November 22, 2011

Courting Black Harvest

For those dabblers of Harvest Court, it must have been one rude awakening when they saw their shares plunge like a bungee jumper without going up. It always is dangerous to court the unknown penny stocks especially in wild-wild east Bursar!

True, the PM's son lent credence to the company after he has bought its shares and then sits regally on the Board. But that's no reason for you to jump head long into this potential quagmire of a counter?
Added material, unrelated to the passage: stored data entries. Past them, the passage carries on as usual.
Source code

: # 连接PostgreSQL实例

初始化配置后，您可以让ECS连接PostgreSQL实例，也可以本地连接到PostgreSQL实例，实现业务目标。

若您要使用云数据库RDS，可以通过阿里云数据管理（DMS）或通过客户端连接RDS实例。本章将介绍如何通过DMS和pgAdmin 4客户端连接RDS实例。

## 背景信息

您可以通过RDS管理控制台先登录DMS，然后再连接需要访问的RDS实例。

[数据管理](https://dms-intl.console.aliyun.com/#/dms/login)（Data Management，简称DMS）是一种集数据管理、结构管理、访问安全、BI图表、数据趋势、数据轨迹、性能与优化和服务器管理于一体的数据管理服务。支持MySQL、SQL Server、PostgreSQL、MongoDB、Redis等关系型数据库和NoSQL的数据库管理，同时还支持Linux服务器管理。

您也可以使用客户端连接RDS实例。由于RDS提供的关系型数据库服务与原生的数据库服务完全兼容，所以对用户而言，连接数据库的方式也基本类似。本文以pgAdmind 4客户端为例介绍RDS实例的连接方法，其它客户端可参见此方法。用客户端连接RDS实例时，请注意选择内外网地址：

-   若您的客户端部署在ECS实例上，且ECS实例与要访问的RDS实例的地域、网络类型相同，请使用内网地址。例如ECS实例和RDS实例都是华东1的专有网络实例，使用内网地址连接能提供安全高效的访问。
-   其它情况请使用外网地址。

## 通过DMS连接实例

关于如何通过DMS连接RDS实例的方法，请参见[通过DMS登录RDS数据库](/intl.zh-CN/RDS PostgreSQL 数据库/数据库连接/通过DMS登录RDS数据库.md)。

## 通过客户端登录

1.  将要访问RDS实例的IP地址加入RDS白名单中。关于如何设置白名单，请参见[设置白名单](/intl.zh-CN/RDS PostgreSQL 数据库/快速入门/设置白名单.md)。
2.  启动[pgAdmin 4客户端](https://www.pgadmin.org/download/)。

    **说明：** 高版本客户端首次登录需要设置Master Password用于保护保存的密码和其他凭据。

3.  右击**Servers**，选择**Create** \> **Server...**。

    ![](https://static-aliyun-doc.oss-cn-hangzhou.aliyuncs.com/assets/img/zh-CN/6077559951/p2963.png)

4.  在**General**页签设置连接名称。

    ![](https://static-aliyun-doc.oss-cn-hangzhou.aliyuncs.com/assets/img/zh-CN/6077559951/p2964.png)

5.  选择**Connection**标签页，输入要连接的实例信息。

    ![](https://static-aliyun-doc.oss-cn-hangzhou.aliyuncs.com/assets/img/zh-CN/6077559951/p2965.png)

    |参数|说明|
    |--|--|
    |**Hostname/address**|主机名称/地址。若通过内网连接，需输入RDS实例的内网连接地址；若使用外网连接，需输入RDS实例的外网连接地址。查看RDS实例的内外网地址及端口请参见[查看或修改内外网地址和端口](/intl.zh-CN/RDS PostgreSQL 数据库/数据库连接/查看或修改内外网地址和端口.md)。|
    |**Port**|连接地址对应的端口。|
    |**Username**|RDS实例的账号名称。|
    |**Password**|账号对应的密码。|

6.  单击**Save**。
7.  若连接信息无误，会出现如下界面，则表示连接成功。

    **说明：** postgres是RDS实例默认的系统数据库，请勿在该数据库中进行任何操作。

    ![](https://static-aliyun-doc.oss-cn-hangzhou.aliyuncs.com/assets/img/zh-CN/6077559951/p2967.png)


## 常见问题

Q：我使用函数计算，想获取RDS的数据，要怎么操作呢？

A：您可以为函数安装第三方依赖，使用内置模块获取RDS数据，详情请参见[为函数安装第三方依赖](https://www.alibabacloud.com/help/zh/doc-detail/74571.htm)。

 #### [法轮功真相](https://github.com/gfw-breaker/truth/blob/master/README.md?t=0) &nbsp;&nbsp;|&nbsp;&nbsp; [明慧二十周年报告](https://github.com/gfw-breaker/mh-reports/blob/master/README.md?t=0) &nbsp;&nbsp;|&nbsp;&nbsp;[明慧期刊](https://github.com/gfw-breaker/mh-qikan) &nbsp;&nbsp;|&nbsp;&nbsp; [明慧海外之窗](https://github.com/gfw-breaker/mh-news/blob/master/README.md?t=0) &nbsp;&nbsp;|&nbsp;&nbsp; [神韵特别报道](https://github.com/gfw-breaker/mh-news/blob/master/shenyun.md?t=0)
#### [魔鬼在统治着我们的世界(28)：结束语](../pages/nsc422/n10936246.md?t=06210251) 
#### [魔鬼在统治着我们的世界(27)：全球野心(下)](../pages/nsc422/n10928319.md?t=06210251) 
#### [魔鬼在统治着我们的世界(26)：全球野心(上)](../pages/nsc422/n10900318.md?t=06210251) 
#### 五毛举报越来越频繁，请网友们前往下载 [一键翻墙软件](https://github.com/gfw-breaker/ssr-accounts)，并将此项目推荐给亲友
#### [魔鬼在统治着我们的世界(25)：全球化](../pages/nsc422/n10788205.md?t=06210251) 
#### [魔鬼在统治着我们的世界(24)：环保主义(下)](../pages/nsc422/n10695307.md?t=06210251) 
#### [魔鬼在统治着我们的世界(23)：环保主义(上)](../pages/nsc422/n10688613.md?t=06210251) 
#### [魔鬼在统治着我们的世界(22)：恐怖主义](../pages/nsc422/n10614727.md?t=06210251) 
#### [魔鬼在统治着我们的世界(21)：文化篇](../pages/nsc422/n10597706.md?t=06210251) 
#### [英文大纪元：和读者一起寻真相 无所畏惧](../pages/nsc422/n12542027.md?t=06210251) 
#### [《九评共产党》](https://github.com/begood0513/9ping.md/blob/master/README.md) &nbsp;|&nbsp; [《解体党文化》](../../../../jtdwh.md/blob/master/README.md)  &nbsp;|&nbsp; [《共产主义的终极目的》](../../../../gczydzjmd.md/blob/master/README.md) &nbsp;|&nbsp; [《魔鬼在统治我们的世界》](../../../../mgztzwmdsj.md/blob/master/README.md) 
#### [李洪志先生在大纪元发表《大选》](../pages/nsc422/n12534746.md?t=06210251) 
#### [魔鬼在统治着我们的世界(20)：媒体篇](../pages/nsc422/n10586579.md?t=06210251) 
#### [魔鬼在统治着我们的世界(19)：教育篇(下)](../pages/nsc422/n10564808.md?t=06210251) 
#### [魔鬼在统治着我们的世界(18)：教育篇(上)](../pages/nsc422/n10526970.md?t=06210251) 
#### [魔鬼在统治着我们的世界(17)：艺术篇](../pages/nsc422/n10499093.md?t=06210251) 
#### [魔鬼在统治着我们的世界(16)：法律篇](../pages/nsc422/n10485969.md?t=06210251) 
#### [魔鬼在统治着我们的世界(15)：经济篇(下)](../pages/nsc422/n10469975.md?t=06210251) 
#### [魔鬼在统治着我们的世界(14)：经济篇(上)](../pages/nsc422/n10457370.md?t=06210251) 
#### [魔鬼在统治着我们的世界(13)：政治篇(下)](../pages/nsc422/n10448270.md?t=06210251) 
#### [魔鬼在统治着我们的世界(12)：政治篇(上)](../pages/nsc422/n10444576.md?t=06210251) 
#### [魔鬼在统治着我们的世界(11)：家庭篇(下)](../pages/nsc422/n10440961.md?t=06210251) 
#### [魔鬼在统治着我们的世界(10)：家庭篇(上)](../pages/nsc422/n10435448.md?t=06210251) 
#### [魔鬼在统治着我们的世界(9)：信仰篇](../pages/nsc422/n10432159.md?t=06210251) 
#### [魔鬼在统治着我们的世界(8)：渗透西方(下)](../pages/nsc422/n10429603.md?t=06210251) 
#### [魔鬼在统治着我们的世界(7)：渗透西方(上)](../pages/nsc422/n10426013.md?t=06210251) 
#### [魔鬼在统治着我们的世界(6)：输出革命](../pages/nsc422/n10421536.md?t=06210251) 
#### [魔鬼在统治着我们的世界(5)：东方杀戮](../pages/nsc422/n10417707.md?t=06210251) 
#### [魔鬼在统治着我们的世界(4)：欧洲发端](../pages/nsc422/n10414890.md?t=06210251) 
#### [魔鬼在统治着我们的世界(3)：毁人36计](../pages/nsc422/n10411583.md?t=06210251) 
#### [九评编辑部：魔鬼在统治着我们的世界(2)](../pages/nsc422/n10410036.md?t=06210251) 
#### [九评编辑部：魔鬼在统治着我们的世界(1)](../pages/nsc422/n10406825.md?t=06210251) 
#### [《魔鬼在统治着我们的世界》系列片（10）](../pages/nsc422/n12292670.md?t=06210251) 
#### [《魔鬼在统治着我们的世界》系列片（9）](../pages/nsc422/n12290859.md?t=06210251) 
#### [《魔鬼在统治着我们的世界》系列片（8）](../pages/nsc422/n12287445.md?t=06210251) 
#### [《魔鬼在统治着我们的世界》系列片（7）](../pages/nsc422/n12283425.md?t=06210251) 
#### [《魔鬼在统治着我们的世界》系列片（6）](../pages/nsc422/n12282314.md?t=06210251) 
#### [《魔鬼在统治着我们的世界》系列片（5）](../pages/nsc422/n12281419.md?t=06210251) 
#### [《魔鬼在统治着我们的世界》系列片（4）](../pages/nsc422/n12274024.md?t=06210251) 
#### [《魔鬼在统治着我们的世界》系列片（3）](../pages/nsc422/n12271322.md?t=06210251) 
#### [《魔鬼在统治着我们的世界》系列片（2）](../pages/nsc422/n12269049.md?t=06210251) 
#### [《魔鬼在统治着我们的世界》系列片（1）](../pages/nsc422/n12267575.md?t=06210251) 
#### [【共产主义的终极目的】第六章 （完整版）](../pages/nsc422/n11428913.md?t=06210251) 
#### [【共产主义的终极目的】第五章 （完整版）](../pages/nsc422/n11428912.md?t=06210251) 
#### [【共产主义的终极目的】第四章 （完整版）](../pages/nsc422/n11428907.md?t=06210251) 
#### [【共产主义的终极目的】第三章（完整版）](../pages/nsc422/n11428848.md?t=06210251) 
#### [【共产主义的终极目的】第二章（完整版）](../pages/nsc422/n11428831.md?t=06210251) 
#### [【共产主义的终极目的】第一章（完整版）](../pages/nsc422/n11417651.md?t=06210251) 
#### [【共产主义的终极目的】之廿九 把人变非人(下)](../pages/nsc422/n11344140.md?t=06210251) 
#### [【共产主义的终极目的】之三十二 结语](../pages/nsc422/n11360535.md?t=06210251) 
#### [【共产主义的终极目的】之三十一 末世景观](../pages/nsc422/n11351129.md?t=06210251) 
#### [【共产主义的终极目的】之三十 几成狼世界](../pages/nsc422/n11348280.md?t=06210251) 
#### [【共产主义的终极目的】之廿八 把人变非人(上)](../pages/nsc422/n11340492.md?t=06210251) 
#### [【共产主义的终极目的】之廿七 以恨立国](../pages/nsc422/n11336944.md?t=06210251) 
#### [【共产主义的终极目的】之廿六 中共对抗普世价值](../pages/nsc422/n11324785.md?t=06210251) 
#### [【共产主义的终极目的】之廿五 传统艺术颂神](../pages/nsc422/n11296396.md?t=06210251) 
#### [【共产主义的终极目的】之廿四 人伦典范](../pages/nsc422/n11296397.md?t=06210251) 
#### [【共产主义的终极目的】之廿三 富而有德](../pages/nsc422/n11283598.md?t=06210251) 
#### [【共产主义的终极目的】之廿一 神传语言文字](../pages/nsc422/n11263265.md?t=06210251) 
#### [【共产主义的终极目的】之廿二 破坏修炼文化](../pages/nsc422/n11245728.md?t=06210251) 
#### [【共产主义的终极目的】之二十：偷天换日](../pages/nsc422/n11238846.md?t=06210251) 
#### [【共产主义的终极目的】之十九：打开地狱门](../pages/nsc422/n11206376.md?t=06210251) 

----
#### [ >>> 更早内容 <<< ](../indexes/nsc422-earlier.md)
Sadly, as we see, the Bursa failed to do its job to timely query the company on why there was such a huge percentage jump in its price in a short spate of time or the reason for the flurry trade. It allowed so much leeway for punters and mercenary buyers to sucker a wide slew of  innocent babes of investors. From 10 sen it jumped to price stratosphere beyond RM2.00.

Once the punters leave, the PM's son also quited his Board seat and now all those poor  blighters or sorry shareholders are left with Harvest Court shares hanging high and dry.

The price of Harvest Court is now 74 sen, down by another 22 sen. It touched a low of 66.5 sen.

As they say, winners guffaw and losers weep.

I can hear the din of the cries of the loser-weepers but sadly, not Bursar.

Digi: Digestible Demand?

Holding Steady in Morning Trading
Oh yes, it got to a flying start and then ran out of steam by 10 am. Heavy buying was seen from RM3.82 to RM3.86 before retail buyers came out in squads to pare down prices into the 70's region.

Today is Day 3 after Digi went split and prices look like it it holding up. It was up Monday and yesterday and it should hold up with marginal gains if market continue to deteriorate on the whole.

As they say, the market is always right.

Amidst heavy selling pressure, Digi managed to close unchanged at RM3.72. There was quite heavy buying at RM3.72; something like more than 8.2 million shares done.